Dinner Parties are a lovely way to connect and bond with family and friends over a delicious meal and a couple of drinks. It’s that once a month gathering where you take several hours off to just sit back and enjoy each other’s’ company. However, before you know it you’ve giggled your way through a couple of jokes and a couple hundred of calories without even noticing it.
Watching your waist line at dinner parties is usually not an easy thing to do, due to the high calorie appetizers, the generous portion sizes of the main meal, and let’s not forget how you have to try every dessert option, which are all washed down with high calorie beverages.
Here are my top 10 tips to preventing that sneaky weight gain:
- Have a small high protein and high fibre snack such as a Greek yogurt cup and fruit before leaving the house so you don’t show up ravenous and dive into the chip bowl!
- Limit alcoholic and sweetened beverages to 1-2 drinks as they increase your caloric intake very quickly whilst providing little to no satiety. Remember, water is the best choice to quench your thirst.
- If you are bringing a starter or side dish, try and opt for a high fibre-low fat option such as oven-roasted vegetable skewers, a fresh green salad with edamame beans or a warm hearty lentil soup.
- The host asked you to bring dessert? Fruit salad, a lower calorie homemade variation of your favourite dessert or even bring a dessert that you don’t like and you know you won’t eat. This way, you will still eat Karen’s Tiramisu and Cathy’s peach cobbler, but you will save calories on the pumpkin pie you brought that your husband may like but you clearly don’t!
- Focus on catching up with friends and family, and place more attention on the conversation as opposed to the cheese and crackers or chips that are placed in front of you. If possible, position yourself away from the appetizers or sit as far as possible from them so they won’t be easy to reach.
- When dishing up your main meal, fill ½ of the plate with salad and/or vegetables. These foods are low in calories and high in fibre, and will fill you up. Once half of the plate has been filled, fill up ¼ of the plate with complex carbohydrates such as brown rice, quinoa or potatoes with the skin on and the other ¼ of the plate with lean protein such as fish, chicken or legumes.
- Aim to eat slowly and chew food thoroughly. This will give your body time to send signals to your brain saying that it is full. Attempt to eat intuitively and listen to your body’s hunger cues.
- If you are full when dessert time comes around, do not feel pressured to eat. Simply enjoying a cup of tea, especially peppermint tea, can help with digestion of the meal and may keep you distracted from not eating dessert.
- When dishing up dessert, many of us are no longer hungry, and just enjoying the indulgence of the dessert. Therefore, aim to keep dessert serving sizes to sample sizes. A small ¼-1/2 cup of dessert is all you need to enjoy the taste and not feeling deprived.
- Pressure from the host to eat more is often a barrier for many people. We often just overeat and have an extra helping from the host in an attempt to be polite, but ironically, the only reason the host is probably telling you to eat more is their way of being polite!

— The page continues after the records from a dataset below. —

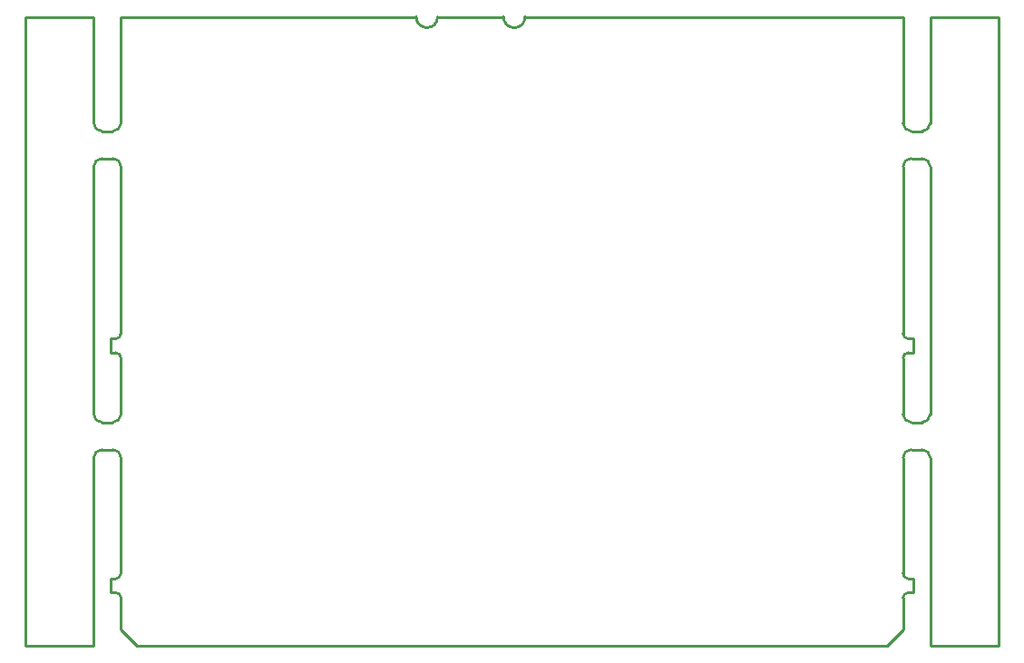
<source format=gko>
*
*
G04 PADS 9.4.1 Build Number: 494907 generated Gerber (RS-274-X) file*
G04 PC Version=2.1*
*
%IN "P9771A_EasyEDA_Edit.pcb"*%
*
%MOIN*%
*
%FSDAX24Y24*%
*
*
*
*
G04 PC Standard Apertures*
*
*
G04 Thermal Relief Aperture macro.*
%AMTER*
1,1,$1,0,0*
1,0,$1-$2,0,0*
21,0,$3,$4,0,0,45*
21,0,$3,$4,0,0,135*
%
*
*
G04 Annular Aperture macro.*
%AMANN*
1,1,$1,0,0*
1,0,$2,0,0*
%
*
*
G04 Odd Aperture macro.*
%AMODD*
1,1,$1,0,0*
1,0,$1-0.005,0,0*
%
*
*
G04 PC Custom Aperture Macros*
*
*
*
*
*
*
G04 PC Aperture Table*
*
%ADD031C,0.01*%
%ADD051C,0.001*%
*
*
*
*
G04 PC Circuitry*
G04 Layer Name P9771A_EasyEDA_Edit.pcb - circuitry*
%LPD*%
*
*
G04 PC Custom Flashes*
G04 Layer Name P9771A_EasyEDA_Edit.pcb - flashes*
%LPD*%
*
*
G04 PC Circuitry*
G04 Layer Name P9771A_EasyEDA_Edit.pcb - circuitry*
%LPD*%
*
G54D31*
G01X006893Y010000D02*
X009393Y010000D01*
X009393Y010000D02*
X009393Y016915D01*
X009693Y017215D02*
G75*
G03X009393Y016915I000000J-000300D01*
G01X009693Y017215D02*
X010093Y017215D01*
X010393Y016915D02*
G03X010093Y017215I-000299J000000D01*
G01X010393Y016915D02*
X010393Y012666D01*
X010393Y012666D02*
X010393Y012666D01*
X010196Y012469D02*
G03X010393Y012666I000000J000197D01*
G01X010196Y012469D02*
X010000Y012469D01*
X010000Y011957*
X010000Y011957D02*
X010197Y011957D01*
X010394Y011761D02*
G03X010197Y011957I-000196J-000000D01*
G01X010394Y011761D02*
X010396Y010589D01*
X010986Y010000*
X010986Y010000D02*
X038543Y010000D01*
X039133Y010590*
X039133Y010590D02*
X039133Y011760D01*
X039330Y011957D02*
G03X039133Y011760I000000J-000196D01*
G01X039330Y011957D02*
X039527Y011957D01*
X039527Y011957D02*
X039527Y012469D01*
X039527Y012469D02*
X039330Y012469D01*
X039133Y012666D02*
G03X039330Y012469I000197J000000D01*
G01X039133Y012666D02*
X039133Y016915D01*
X039433Y017215D02*
G03X039133Y016915I000000J-000300D01*
G01X039433Y017215D02*
X039833Y017215D01*
X040133Y016915D02*
G03X039833Y017215I-000299J-000000D01*
G01X040133Y016915D02*
X040133Y010000D01*
X040133Y010000D02*
X042633Y010000D01*
X042633Y010000D02*
X042633Y033115D01*
X042633Y033115D02*
X040133Y033115D01*
X040133Y033115D02*
X040133Y029215D01*
X039833Y028915D02*
G03X040133Y029215I000000J000300D01*
G01X039833Y028915D02*
X039433Y028915D01*
X039133Y029215D02*
G03X039433Y028915I000300J000000D01*
G01X039133Y029215D02*
X039133Y033115D01*
X039133Y033115D02*
X025242Y033115D01*
X024454Y033115D02*
G03X025242Y033115I000394J000000D01*
G01X024454Y033115D02*
X022033Y033115D01*
X021246Y033115D02*
G03X022033Y033115I000393J000000D01*
G01X021246Y033115D02*
X010393Y033115D01*
X010393Y033115D02*
X010393Y029215D01*
X010093Y028915D02*
G03X010393Y029215I000000J000300D01*
G01X010093Y028915D02*
X009693Y028915D01*
X009393Y029215D02*
G03X009693Y028915I000300J000000D01*
G01X009393Y029215D02*
X009393Y033115D01*
X009393Y033115D02*
X006893Y033115D01*
X006893Y033115D02*
X006893Y010000D01*
X009693Y027915D02*
G03X009393Y027615I000000J-000300D01*
G01X009393Y027615D02*
X009393Y018515D01*
X009393Y018515D02*
G03X009693Y018215I000300J000000D01*
G01X009693Y018215D02*
X010093Y018215D01*
X010093Y018215D02*
G03X010393Y018515I000000J000300D01*
G01X010393Y018515D02*
X010393Y020579D01*
X010393Y020579D02*
G03X010196Y020776I-000196J000000D01*
G01X010196Y020776D02*
X010000Y020776D01*
X010000Y021288*
X010196Y021288*
X010196Y021288D02*
G03X010393Y021485I000000J000197D01*
G01X010393Y021485D02*
X010393Y021485D01*
X010393Y021485D02*
X010393Y027615D01*
X010393Y027615D02*
G03X010093Y027915I-000299J000000D01*
G01X010093Y027915D02*
X009693Y027915D01*
X040133Y027615D02*
G03X039833Y027915I-000299J-000000D01*
G01X040133Y027615D02*
X040133Y018515D01*
X039833Y018215D02*
G03X040133Y018515I000000J000300D01*
G01X039833Y018215D02*
X039433Y018215D01*
X039133Y018515D02*
G03X039433Y018215I000300J000000D01*
G01X039133Y018515D02*
X039133Y020579D01*
X039330Y020776D02*
G03X039133Y020579I000000J-000196D01*
G01X039330Y020776D02*
X039527Y020776D01*
X039527Y020776D02*
X039527Y021288D01*
X039527Y021288D02*
X039330Y021288D01*
X039133Y021485D02*
G03X039330Y021288I000197J000000D01*
G01X039133Y021485D02*
X039133Y027615D01*
X039433Y027915D02*
G03X039133Y027615I000000J-000300D01*
G01X039433Y027915D02*
X039833Y027915D01*
G54D51*
G74*
X000000Y000000D02*
M02*

</source>
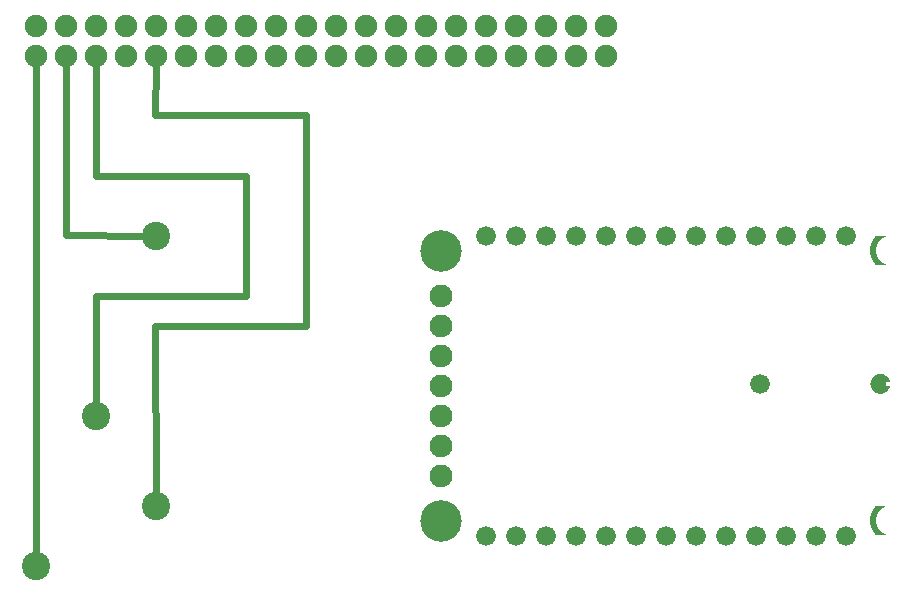
<source format=gtl>
G04 MADE WITH FRITZING*
G04 WWW.FRITZING.ORG*
G04 DOUBLE SIDED*
G04 HOLES PLATED*
G04 CONTOUR ON CENTER OF CONTOUR VECTOR*
%ASAXBY*%
%FSLAX23Y23*%
%MOIN*%
%OFA0B0*%
%SFA1.0B1.0*%
%ADD10C,0.138425*%
%ADD11C,0.066000*%
%ADD12C,0.076000*%
%ADD13C,0.042000*%
%ADD14C,0.075361*%
%ADD15C,0.094488*%
%ADD16C,0.024000*%
%ADD17R,0.001000X0.001000*%
%LNCOPPER1*%
G90*
G70*
G54D10*
X1837Y1337D03*
G54D11*
X1987Y1387D03*
X2087Y1387D03*
X2187Y1387D03*
X2287Y1387D03*
G54D10*
X1837Y437D03*
G54D11*
X2387Y1387D03*
X2487Y1387D03*
X2587Y1387D03*
X2687Y1387D03*
X2787Y1387D03*
X2887Y1387D03*
X2987Y1387D03*
X3087Y1387D03*
X3187Y1387D03*
X1987Y387D03*
X2087Y387D03*
X2187Y387D03*
X2287Y387D03*
X2387Y387D03*
X2487Y387D03*
X2587Y387D03*
X2687Y387D03*
X2787Y387D03*
X2887Y387D03*
X2987Y387D03*
X3087Y387D03*
X3187Y387D03*
G54D12*
X1837Y1187D03*
X1837Y1087D03*
X1837Y987D03*
X1837Y887D03*
X1837Y787D03*
X1837Y687D03*
X1837Y587D03*
G54D13*
X3302Y892D03*
G54D11*
X2902Y892D03*
G54D14*
X487Y1987D03*
X587Y1987D03*
X687Y1987D03*
X787Y1987D03*
X887Y1987D03*
X987Y1987D03*
X1087Y1987D03*
X1187Y1987D03*
X1287Y1987D03*
X1387Y1987D03*
X1487Y1987D03*
X1587Y1987D03*
X1687Y1987D03*
X1787Y1987D03*
X1887Y1987D03*
X1987Y1987D03*
X2087Y1987D03*
X2187Y1987D03*
X2287Y1987D03*
X2387Y1987D03*
X2387Y2087D03*
X2287Y2087D03*
X2187Y2087D03*
X2087Y2087D03*
X1987Y2087D03*
X1887Y2087D03*
X1787Y2087D03*
X1687Y2087D03*
X1587Y2087D03*
X1487Y2087D03*
X1387Y2087D03*
X1287Y2087D03*
X1187Y2087D03*
X1087Y2087D03*
X987Y2087D03*
X887Y2087D03*
X787Y2087D03*
X687Y2087D03*
X587Y2087D03*
X487Y2087D03*
G54D15*
X487Y287D03*
X887Y1387D03*
X687Y787D03*
X887Y487D03*
G54D16*
X487Y314D02*
X487Y1956D01*
D02*
X1389Y1289D02*
X1389Y1585D01*
D02*
X1389Y1086D02*
X1389Y1289D01*
D02*
X887Y514D02*
X885Y1086D01*
D02*
X1389Y1585D02*
X1389Y1788D01*
D02*
X1389Y1788D02*
X885Y1788D01*
D02*
X885Y1086D02*
X1389Y1086D01*
D02*
X885Y1788D02*
X887Y1956D01*
D02*
X688Y1585D02*
X688Y1956D01*
D02*
X688Y1185D02*
X1186Y1185D01*
D02*
X1186Y1185D02*
X1186Y1585D01*
D02*
X1186Y1585D02*
X688Y1585D01*
D02*
X687Y814D02*
X688Y1185D01*
D02*
X861Y1387D02*
X589Y1388D01*
D02*
X589Y1388D02*
X588Y1956D01*
G54D17*
X3288Y1386D02*
X3326Y1386D01*
X3287Y1385D02*
X3322Y1385D01*
X3286Y1384D02*
X3319Y1384D01*
X3285Y1383D02*
X3316Y1383D01*
X3284Y1382D02*
X3314Y1382D01*
X3283Y1381D02*
X3312Y1381D01*
X3282Y1380D02*
X3311Y1380D01*
X3282Y1379D02*
X3309Y1379D01*
X3281Y1378D02*
X3308Y1378D01*
X3280Y1377D02*
X3306Y1377D01*
X3280Y1376D02*
X3305Y1376D01*
X3279Y1375D02*
X3304Y1375D01*
X3278Y1374D02*
X3303Y1374D01*
X3278Y1373D02*
X3302Y1373D01*
X3277Y1372D02*
X3301Y1372D01*
X3277Y1371D02*
X3300Y1371D01*
X3276Y1370D02*
X3299Y1370D01*
X3276Y1369D02*
X3298Y1369D01*
X3275Y1368D02*
X3297Y1368D01*
X3275Y1367D02*
X3296Y1367D01*
X3274Y1366D02*
X3296Y1366D01*
X3274Y1365D02*
X3295Y1365D01*
X3273Y1364D02*
X3294Y1364D01*
X3273Y1363D02*
X3294Y1363D01*
X3273Y1362D02*
X3293Y1362D01*
X3272Y1361D02*
X3293Y1361D01*
X3272Y1360D02*
X3292Y1360D01*
X3271Y1359D02*
X3292Y1359D01*
X3271Y1358D02*
X3291Y1358D01*
X3271Y1357D02*
X3291Y1357D01*
X3271Y1356D02*
X3290Y1356D01*
X3270Y1355D02*
X3290Y1355D01*
X3270Y1354D02*
X3289Y1354D01*
X3270Y1353D02*
X3289Y1353D01*
X3269Y1352D02*
X3289Y1352D01*
X3269Y1351D02*
X3289Y1351D01*
X3269Y1350D02*
X3288Y1350D01*
X3269Y1349D02*
X3288Y1349D01*
X3269Y1348D02*
X3288Y1348D01*
X3269Y1347D02*
X3288Y1347D01*
X3268Y1346D02*
X3288Y1346D01*
X3268Y1345D02*
X3287Y1345D01*
X3268Y1344D02*
X3287Y1344D01*
X3268Y1343D02*
X3287Y1343D01*
X3268Y1342D02*
X3287Y1342D01*
X3268Y1341D02*
X3287Y1341D01*
X3268Y1340D02*
X3287Y1340D01*
X3268Y1339D02*
X3287Y1339D01*
X3268Y1338D02*
X3287Y1338D01*
X3268Y1337D02*
X3287Y1337D01*
X3268Y1336D02*
X3287Y1336D01*
X3268Y1335D02*
X3287Y1335D01*
X3268Y1334D02*
X3287Y1334D01*
X3268Y1333D02*
X3287Y1333D01*
X3268Y1332D02*
X3287Y1332D01*
X3268Y1331D02*
X3287Y1331D01*
X3268Y1330D02*
X3288Y1330D01*
X3269Y1329D02*
X3288Y1329D01*
X3269Y1328D02*
X3288Y1328D01*
X3269Y1327D02*
X3288Y1327D01*
X3269Y1326D02*
X3288Y1326D01*
X3269Y1325D02*
X3289Y1325D01*
X3269Y1324D02*
X3289Y1324D01*
X3270Y1323D02*
X3289Y1323D01*
X3270Y1322D02*
X3289Y1322D01*
X3270Y1321D02*
X3290Y1321D01*
X3270Y1320D02*
X3290Y1320D01*
X3271Y1319D02*
X3290Y1319D01*
X3271Y1318D02*
X3291Y1318D01*
X3271Y1317D02*
X3291Y1317D01*
X3272Y1316D02*
X3292Y1316D01*
X3272Y1315D02*
X3292Y1315D01*
X3272Y1314D02*
X3293Y1314D01*
X3273Y1313D02*
X3294Y1313D01*
X3273Y1312D02*
X3294Y1312D01*
X3274Y1311D02*
X3295Y1311D01*
X3274Y1310D02*
X3295Y1310D01*
X3274Y1309D02*
X3296Y1309D01*
X3275Y1308D02*
X3297Y1308D01*
X3275Y1307D02*
X3298Y1307D01*
X3276Y1306D02*
X3299Y1306D01*
X3276Y1305D02*
X3300Y1305D01*
X3277Y1304D02*
X3300Y1304D01*
X3278Y1303D02*
X3301Y1303D01*
X3278Y1302D02*
X3302Y1302D01*
X3279Y1301D02*
X3304Y1301D01*
X3279Y1300D02*
X3305Y1300D01*
X3280Y1299D02*
X3306Y1299D01*
X3281Y1298D02*
X3307Y1298D01*
X3281Y1297D02*
X3308Y1297D01*
X3282Y1296D02*
X3310Y1296D01*
X3283Y1295D02*
X3312Y1295D01*
X3284Y1294D02*
X3313Y1294D01*
X3284Y1293D02*
X3315Y1293D01*
X3285Y1292D02*
X3318Y1292D01*
X3286Y1291D02*
X3320Y1291D01*
X3287Y1290D02*
X3324Y1290D01*
X3288Y1289D02*
X3330Y1289D01*
X3295Y925D02*
X3308Y925D01*
X3292Y924D02*
X3312Y924D01*
X3289Y923D02*
X3314Y923D01*
X3287Y922D02*
X3316Y922D01*
X3285Y921D02*
X3318Y921D01*
X3284Y920D02*
X3320Y920D01*
X3282Y919D02*
X3321Y919D01*
X3281Y918D02*
X3322Y918D01*
X3280Y917D02*
X3324Y917D01*
X3279Y916D02*
X3325Y916D01*
X3278Y915D02*
X3326Y915D01*
X3277Y914D02*
X3326Y914D01*
X3276Y913D02*
X3327Y913D01*
X3275Y912D02*
X3328Y912D01*
X3275Y911D02*
X3329Y911D01*
X3274Y910D02*
X3329Y910D01*
X3274Y909D02*
X3330Y909D01*
X3273Y908D02*
X3296Y908D01*
X3308Y908D02*
X3330Y908D01*
X3273Y907D02*
X3294Y907D01*
X3310Y907D02*
X3331Y907D01*
X3272Y906D02*
X3292Y906D01*
X3311Y906D02*
X3331Y906D01*
X3272Y905D02*
X3291Y905D01*
X3312Y905D02*
X3332Y905D01*
X3271Y904D02*
X3290Y904D01*
X3314Y904D02*
X3332Y904D01*
X3271Y903D02*
X3289Y903D01*
X3314Y903D02*
X3332Y903D01*
X3271Y902D02*
X3288Y902D01*
X3315Y902D02*
X3333Y902D01*
X3270Y901D02*
X3287Y901D01*
X3316Y901D02*
X3333Y901D01*
X3270Y900D02*
X3287Y900D01*
X3317Y900D02*
X3333Y900D01*
X3270Y899D02*
X3286Y899D01*
X3317Y899D02*
X3333Y899D01*
X3270Y898D02*
X3286Y898D01*
X3269Y897D02*
X3286Y897D01*
X3269Y896D02*
X3285Y896D01*
X3269Y895D02*
X3285Y895D01*
X3269Y894D02*
X3285Y894D01*
X3269Y893D02*
X3285Y893D01*
X3269Y892D02*
X3285Y892D01*
X3269Y891D02*
X3285Y891D01*
X3269Y890D02*
X3285Y890D01*
X3269Y889D02*
X3286Y889D01*
X3270Y888D02*
X3286Y888D01*
X3270Y887D02*
X3286Y887D01*
X3317Y887D02*
X3333Y887D01*
X3270Y886D02*
X3287Y886D01*
X3317Y886D02*
X3333Y886D01*
X3270Y885D02*
X3287Y885D01*
X3316Y885D02*
X3333Y885D01*
X3270Y884D02*
X3288Y884D01*
X3316Y884D02*
X3333Y884D01*
X3271Y883D02*
X3289Y883D01*
X3315Y883D02*
X3332Y883D01*
X3271Y882D02*
X3289Y882D01*
X3314Y882D02*
X3332Y882D01*
X3272Y881D02*
X3290Y881D01*
X3313Y881D02*
X3332Y881D01*
X3272Y880D02*
X3292Y880D01*
X3312Y880D02*
X3331Y880D01*
X3272Y879D02*
X3293Y879D01*
X3310Y879D02*
X3331Y879D01*
X3273Y878D02*
X3295Y878D01*
X3308Y878D02*
X3330Y878D01*
X3273Y877D02*
X3299Y877D01*
X3304Y877D02*
X3330Y877D01*
X3274Y876D02*
X3329Y876D01*
X3275Y875D02*
X3329Y875D01*
X3275Y874D02*
X3328Y874D01*
X3276Y873D02*
X3327Y873D01*
X3277Y872D02*
X3327Y872D01*
X3277Y871D02*
X3326Y871D01*
X3278Y870D02*
X3325Y870D01*
X3279Y869D02*
X3324Y869D01*
X3281Y868D02*
X3323Y868D01*
X3282Y867D02*
X3321Y867D01*
X3283Y866D02*
X3320Y866D01*
X3285Y865D02*
X3319Y865D01*
X3286Y864D02*
X3317Y864D01*
X3289Y863D02*
X3315Y863D01*
X3291Y862D02*
X3312Y862D01*
X3294Y861D02*
X3309Y861D01*
X3300Y860D02*
X3303Y860D01*
X3287Y486D02*
X3325Y486D01*
X3287Y485D02*
X3321Y485D01*
X3286Y484D02*
X3318Y484D01*
X3285Y483D02*
X3316Y483D01*
X3284Y482D02*
X3314Y482D01*
X3283Y481D02*
X3312Y481D01*
X3282Y480D02*
X3310Y480D01*
X3282Y479D02*
X3309Y479D01*
X3281Y478D02*
X3308Y478D01*
X3280Y477D02*
X3306Y477D01*
X3280Y476D02*
X3305Y476D01*
X3279Y475D02*
X3304Y475D01*
X3278Y474D02*
X3303Y474D01*
X3278Y473D02*
X3302Y473D01*
X3277Y472D02*
X3301Y472D01*
X3277Y471D02*
X3300Y471D01*
X3276Y470D02*
X3299Y470D01*
X3276Y469D02*
X3298Y469D01*
X3275Y468D02*
X3297Y468D01*
X3275Y467D02*
X3296Y467D01*
X3274Y466D02*
X3296Y466D01*
X3274Y465D02*
X3295Y465D01*
X3273Y464D02*
X3294Y464D01*
X3273Y463D02*
X3294Y463D01*
X3273Y462D02*
X3293Y462D01*
X3272Y461D02*
X3292Y461D01*
X3272Y460D02*
X3292Y460D01*
X3271Y459D02*
X3292Y459D01*
X3271Y458D02*
X3291Y458D01*
X3271Y457D02*
X3291Y457D01*
X3271Y456D02*
X3290Y456D01*
X3270Y455D02*
X3290Y455D01*
X3270Y454D02*
X3289Y454D01*
X3270Y453D02*
X3289Y453D01*
X3269Y452D02*
X3289Y452D01*
X3269Y451D02*
X3289Y451D01*
X3269Y450D02*
X3288Y450D01*
X3269Y449D02*
X3288Y449D01*
X3269Y448D02*
X3288Y448D01*
X3269Y447D02*
X3288Y447D01*
X3268Y446D02*
X3288Y446D01*
X3268Y445D02*
X3287Y445D01*
X3268Y444D02*
X3287Y444D01*
X3268Y443D02*
X3287Y443D01*
X3268Y442D02*
X3287Y442D01*
X3268Y441D02*
X3287Y441D01*
X3268Y440D02*
X3287Y440D01*
X3268Y439D02*
X3287Y439D01*
X3268Y438D02*
X3287Y438D01*
X3268Y437D02*
X3287Y437D01*
X3268Y436D02*
X3287Y436D01*
X3268Y435D02*
X3287Y435D01*
X3268Y434D02*
X3287Y434D01*
X3268Y433D02*
X3287Y433D01*
X3268Y432D02*
X3287Y432D01*
X3268Y431D02*
X3287Y431D01*
X3268Y430D02*
X3288Y430D01*
X3269Y429D02*
X3288Y429D01*
X3269Y428D02*
X3288Y428D01*
X3269Y427D02*
X3288Y427D01*
X3269Y426D02*
X3288Y426D01*
X3269Y425D02*
X3289Y425D01*
X3269Y424D02*
X3289Y424D01*
X3270Y423D02*
X3289Y423D01*
X3270Y422D02*
X3289Y422D01*
X3270Y421D02*
X3290Y421D01*
X3270Y420D02*
X3290Y420D01*
X3271Y419D02*
X3290Y419D01*
X3271Y418D02*
X3291Y418D01*
X3271Y417D02*
X3291Y417D01*
X3272Y416D02*
X3292Y416D01*
X3272Y415D02*
X3292Y415D01*
X3272Y414D02*
X3293Y414D01*
X3273Y413D02*
X3294Y413D01*
X3273Y412D02*
X3294Y412D01*
X3274Y411D02*
X3295Y411D01*
X3274Y410D02*
X3296Y410D01*
X3275Y409D02*
X3296Y409D01*
X3275Y408D02*
X3297Y408D01*
X3275Y407D02*
X3298Y407D01*
X3276Y406D02*
X3299Y406D01*
X3276Y405D02*
X3300Y405D01*
X3277Y404D02*
X3301Y404D01*
X3278Y403D02*
X3301Y403D01*
X3278Y402D02*
X3303Y402D01*
X3279Y401D02*
X3304Y401D01*
X3279Y400D02*
X3305Y400D01*
X3280Y399D02*
X3306Y399D01*
X3281Y398D02*
X3307Y398D01*
X3281Y397D02*
X3309Y397D01*
X3282Y396D02*
X3310Y396D01*
X3283Y395D02*
X3312Y395D01*
X3284Y394D02*
X3314Y394D01*
X3285Y393D02*
X3316Y393D01*
X3285Y392D02*
X3318Y392D01*
X3286Y391D02*
X3321Y391D01*
X3287Y390D02*
X3325Y390D01*
X3288Y389D02*
X3331Y389D01*
D02*
G04 End of Copper1*
M02*
</source>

Simply stating “I am full, thank you” or even saying “Perhaps I’ll eat more in a little while” are great ways to fend off from their pressure.
After all of this has been said, if you do happen to overindulge after a dinner party, do not let this cause you any distress. It was one night and you are human! There is no reason to over-exercise or restrict the next day. Your body is your friend and should be treated with love and respect. The best way to move on from overeating is to just move on with your life and get back to your usual eating pattern the next day.